Arrico L, Giannotti R, Ganino C, Lenzi T, Malagola R
Department of Sense Organs, Ist. Faculty of Medicine, "Sapienza" University of Rome, Italy.
Clin Ter. 2014;165(4):e258-62. doi: 10.7417/CT.2014.1740.
The aim of this study was to analyze ocular signs and symptoms in patients with oculomotor nerve palsy due to compression exerted by an intracranial aneurysm. We compare the results of two surgical treatments (microsurgical clipping against endovascular embolisation) in relation with the size of the aneurysm and the time between diagnosis and therapeutical approach.
The study involved 16 patients. Each patient underwent an ophthalmological evaluation at the baseline and immediately, 6 months and 1 year after surgery, including the study of eyelid ptosis, ocular motility, pupil function, non-concomitant strabismus, diplopia and visual acuity.
The best recovery was seen in the patients undergoing aneurysm clipping.

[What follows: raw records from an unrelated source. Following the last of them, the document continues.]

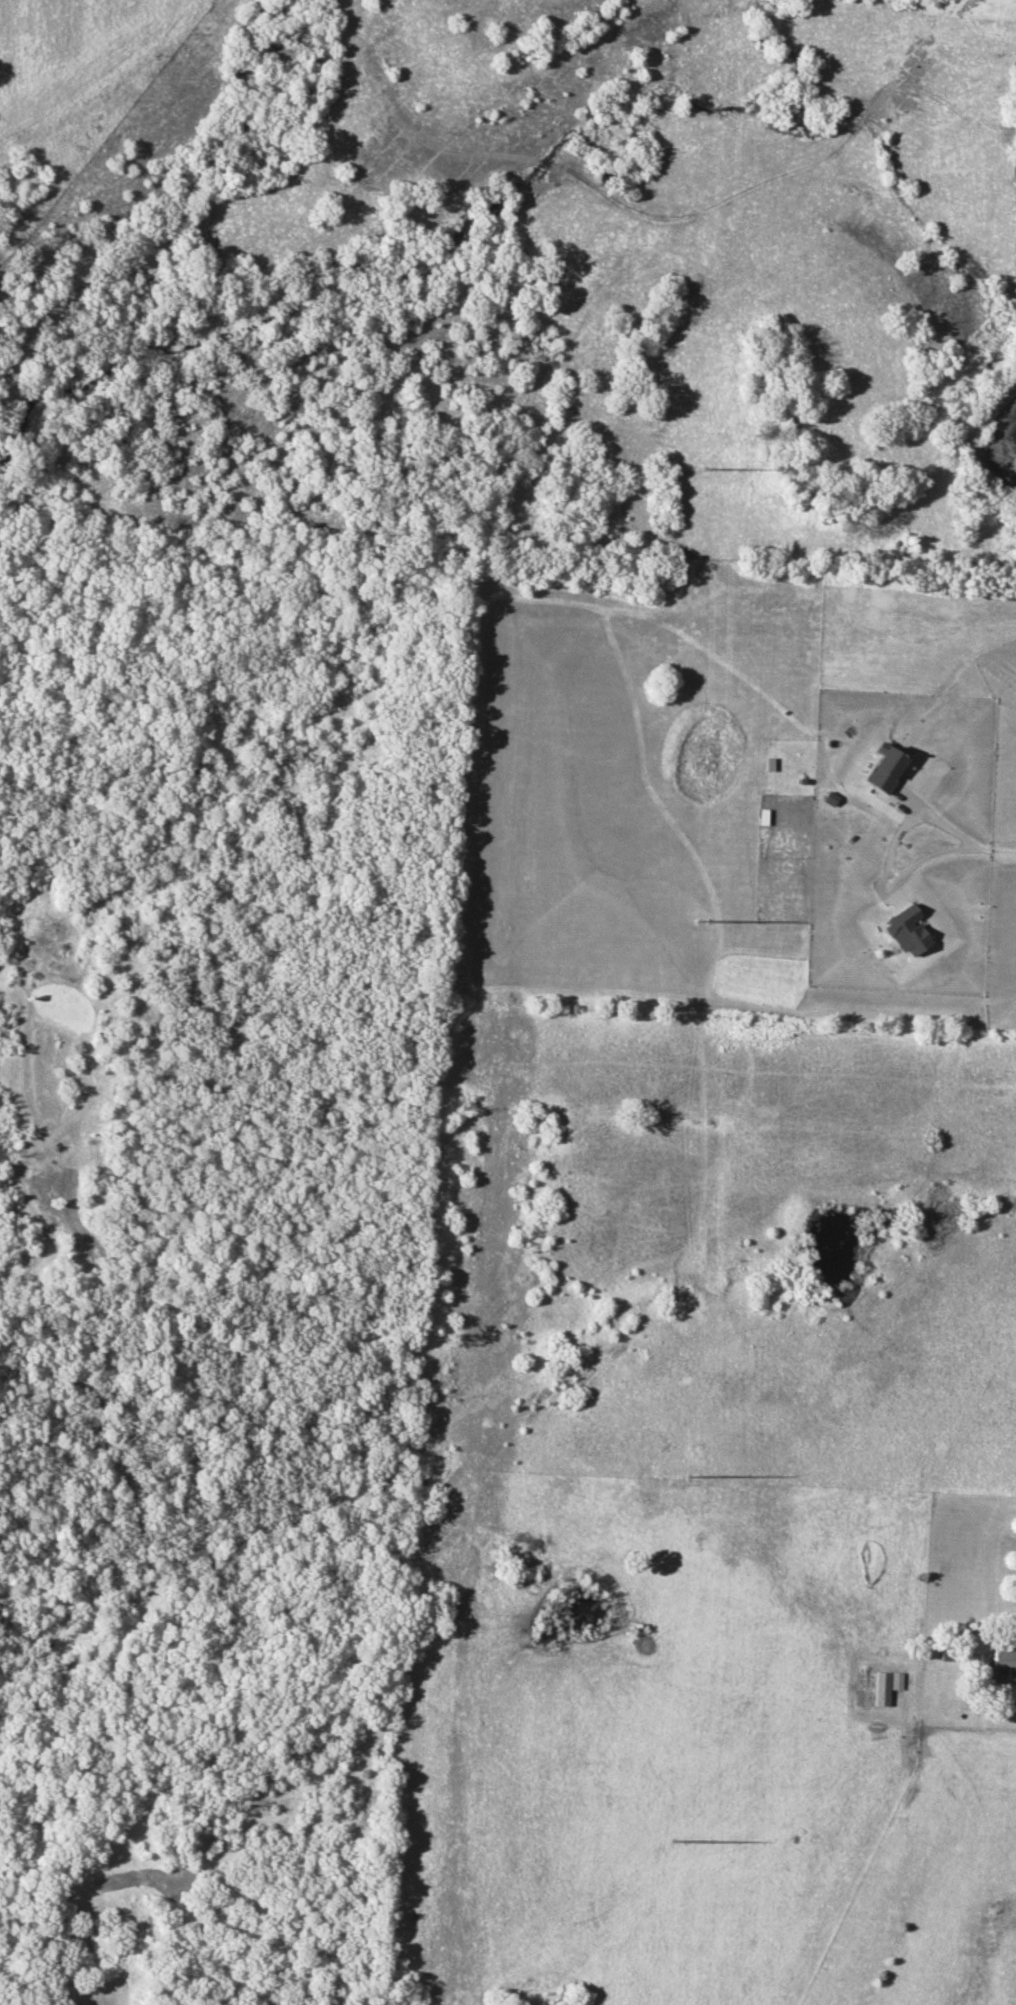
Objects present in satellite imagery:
power tower: (708, 469)
road: (892, 846)
road: (993, 850)
power tower: (700, 921)
power tower: (690, 1475)
building: (1004, 1658)
building: (884, 1686)
power tower: (675, 1841)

Palpebral ptosis was the first sign to appear and the first to regress, followed by pupil and medial rectus function. Recovery of the other muscles was slower and often incomplete.

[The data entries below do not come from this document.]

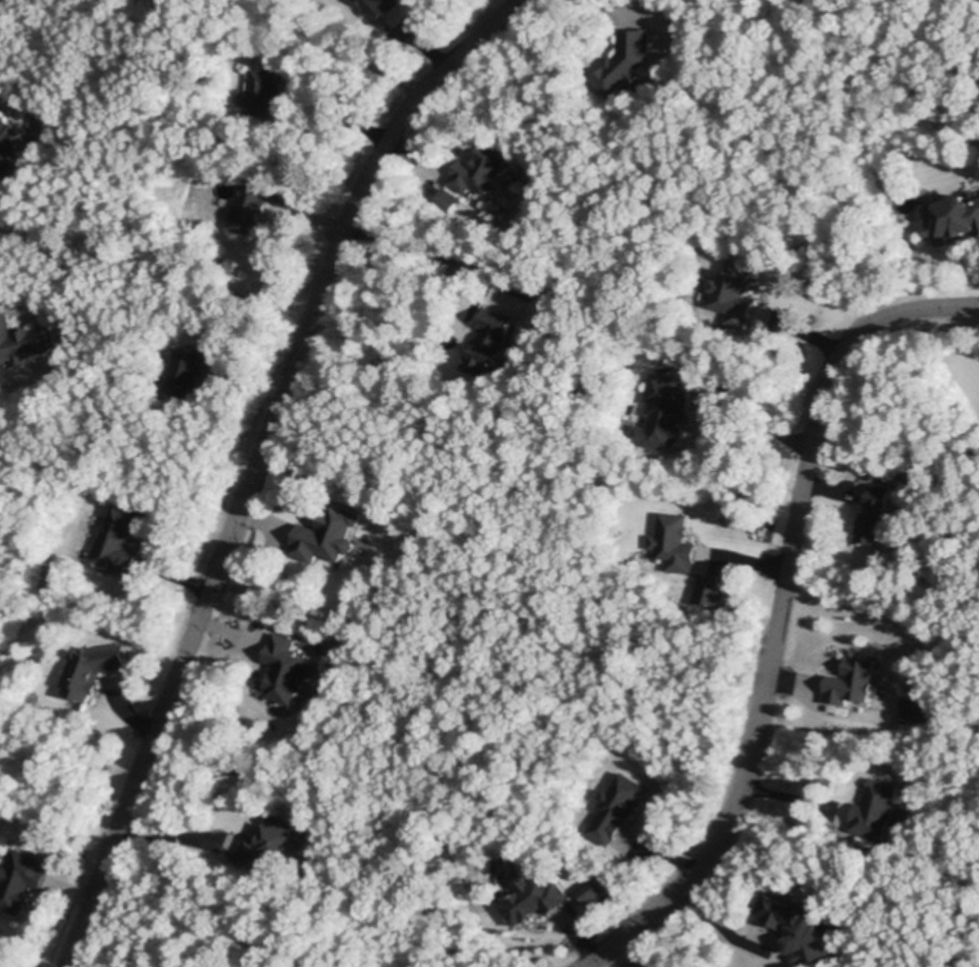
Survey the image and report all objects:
building: (380, 10)
building: (625, 59)
building: (264, 89)
road: (337, 113)
building: (7, 142)
building: (479, 168)
building: (447, 198)
building: (247, 206)
building: (950, 214)
road: (436, 255)
building: (732, 291)
building: (561, 327)
building: (24, 340)
building: (489, 341)
building: (188, 370)
road: (743, 404)
building: (664, 409)
road: (254, 461)
building: (919, 484)
building: (872, 516)
building: (326, 534)
building: (119, 539)
building: (673, 542)
building: (713, 592)
road: (776, 611)
building: (92, 669)
building: (285, 670)
building: (848, 681)
building: (921, 710)
road: (795, 798)
building: (616, 805)
building: (874, 807)
road: (175, 838)
building: (267, 840)
building: (20, 878)
building: (596, 890)
building: (534, 899)
road: (717, 924)
building: (795, 925)
road: (628, 954)

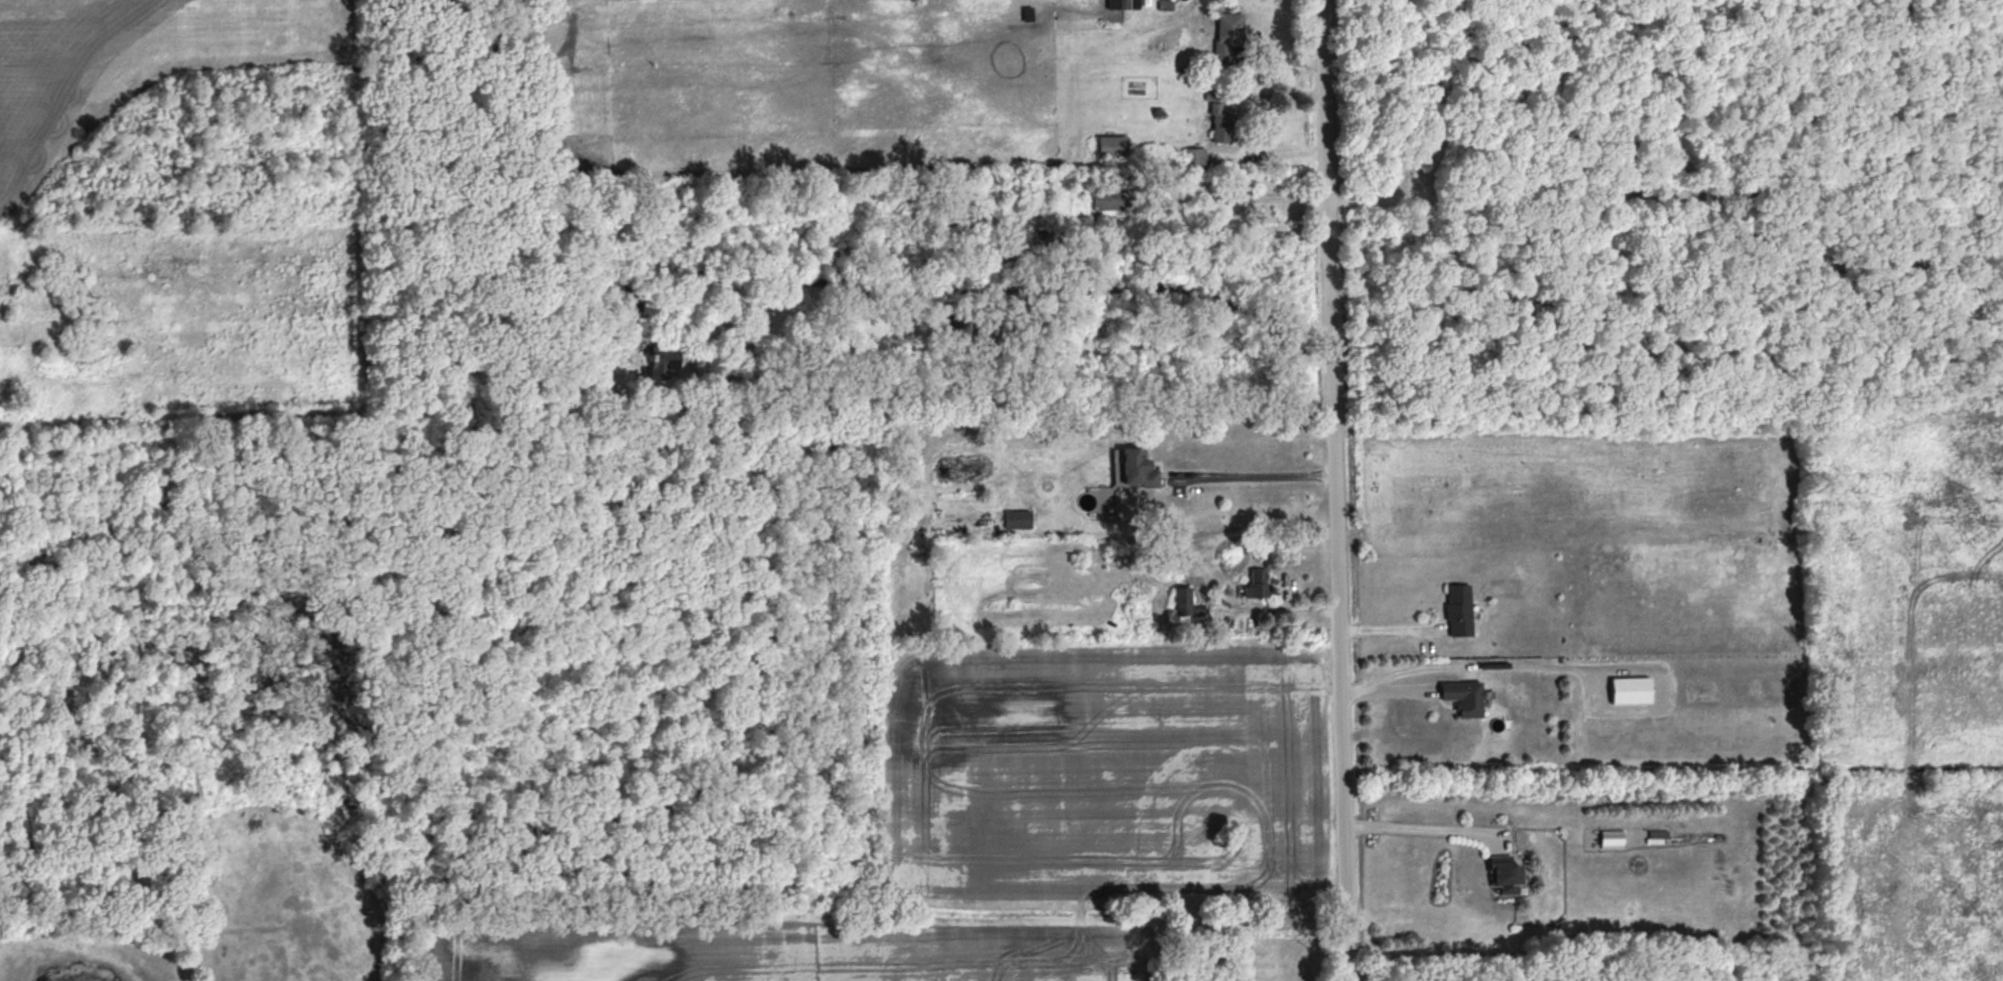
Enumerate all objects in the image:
building: (1117, 4)
building: (1227, 35)
building: (1220, 124)
building: (1112, 146)
road: (1269, 155)
building: (1194, 159)
building: (1108, 200)
road: (985, 291)
building: (661, 362)
building: (1136, 468)
road: (1251, 475)
road: (1335, 490)
building: (1017, 519)
building: (1257, 583)
building: (1186, 603)
building: (1458, 609)
building: (1630, 690)
building: (1463, 697)
road: (929, 708)
road: (793, 731)
road: (1421, 830)
building: (1611, 838)
building: (1504, 873)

Ophthalmological examination is essential for the correct treatment and follow-up of patients with intracranial aneurysms.

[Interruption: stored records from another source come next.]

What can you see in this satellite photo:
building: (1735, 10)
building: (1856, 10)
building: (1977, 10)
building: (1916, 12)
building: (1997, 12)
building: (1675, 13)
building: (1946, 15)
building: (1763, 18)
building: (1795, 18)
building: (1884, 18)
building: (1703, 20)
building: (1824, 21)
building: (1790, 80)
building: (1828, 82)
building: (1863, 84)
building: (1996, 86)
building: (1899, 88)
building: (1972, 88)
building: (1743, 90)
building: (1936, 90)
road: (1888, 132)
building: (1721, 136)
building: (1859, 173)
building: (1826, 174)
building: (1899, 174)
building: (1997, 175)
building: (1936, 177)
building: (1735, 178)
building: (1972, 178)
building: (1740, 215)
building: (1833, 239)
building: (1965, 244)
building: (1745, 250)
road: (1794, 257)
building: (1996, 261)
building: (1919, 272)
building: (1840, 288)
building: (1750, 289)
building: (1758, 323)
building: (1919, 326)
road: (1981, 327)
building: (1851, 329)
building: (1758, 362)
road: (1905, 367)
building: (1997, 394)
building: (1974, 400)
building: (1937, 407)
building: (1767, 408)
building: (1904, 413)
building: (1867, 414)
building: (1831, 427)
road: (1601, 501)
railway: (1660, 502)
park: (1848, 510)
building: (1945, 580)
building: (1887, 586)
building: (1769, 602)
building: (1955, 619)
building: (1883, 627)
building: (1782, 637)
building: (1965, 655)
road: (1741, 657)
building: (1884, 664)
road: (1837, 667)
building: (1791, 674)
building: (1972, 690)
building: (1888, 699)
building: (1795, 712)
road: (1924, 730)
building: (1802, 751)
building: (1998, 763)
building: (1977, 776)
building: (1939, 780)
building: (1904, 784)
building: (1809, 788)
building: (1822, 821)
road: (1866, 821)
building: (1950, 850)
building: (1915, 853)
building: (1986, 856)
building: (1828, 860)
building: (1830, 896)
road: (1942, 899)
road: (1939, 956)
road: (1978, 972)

本研究旨在分析因颅内动脉瘤压迫导致动眼神经麻痹患者的眼部体征和症状。我们比较了两种手术治疗方法(显微手术夹闭与血管内栓塞)的结果,这些结果与动脉瘤大小以及诊断与治疗方法之间的时间有关。
该研究纳入了16例患者。每位患者在基线时以及术后即刻、6个月和1年时均接受了眼科评估,包括上睑下垂、眼球运动、瞳孔功能、非共同性斜视、复视和视力的检查。
接受动脉瘤夹闭的患者恢复情况最佳。睑下垂是最早出现且最早消退的体征,其次是瞳孔和内直肌功能。其他肌肉的恢复较慢且往往不完全。
眼科检查对于颅内动脉瘤患者的正确治疗和随访至关重要。